> **Task**: Word for word, repeat the records, leaving every picture behind.
Data extract START
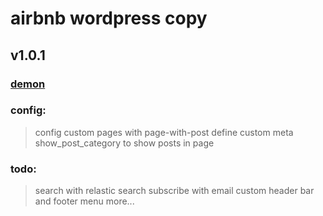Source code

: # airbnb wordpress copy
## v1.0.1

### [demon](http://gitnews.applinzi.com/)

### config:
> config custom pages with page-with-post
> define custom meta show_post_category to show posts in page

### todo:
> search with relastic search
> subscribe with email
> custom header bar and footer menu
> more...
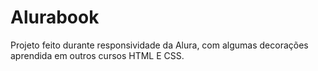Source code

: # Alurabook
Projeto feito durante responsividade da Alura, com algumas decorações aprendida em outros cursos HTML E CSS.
Data extract END
> **Worked solution**:
Source code

: # airbnb wordpress copy
## v1.0.1

### [demon](http://gitnews.applinzi.com/)

### config:
> config custom pages with page-with-post
> define custom meta show_post_category to show posts in page

### todo:
> search with relastic search
> subscribe with email
> custom header bar and footer menu
> more...
Source code

: # Alurabook
Projeto feito durante responsividade da Alura, com algumas decorações aprendida em outros cursos HTML E CSS.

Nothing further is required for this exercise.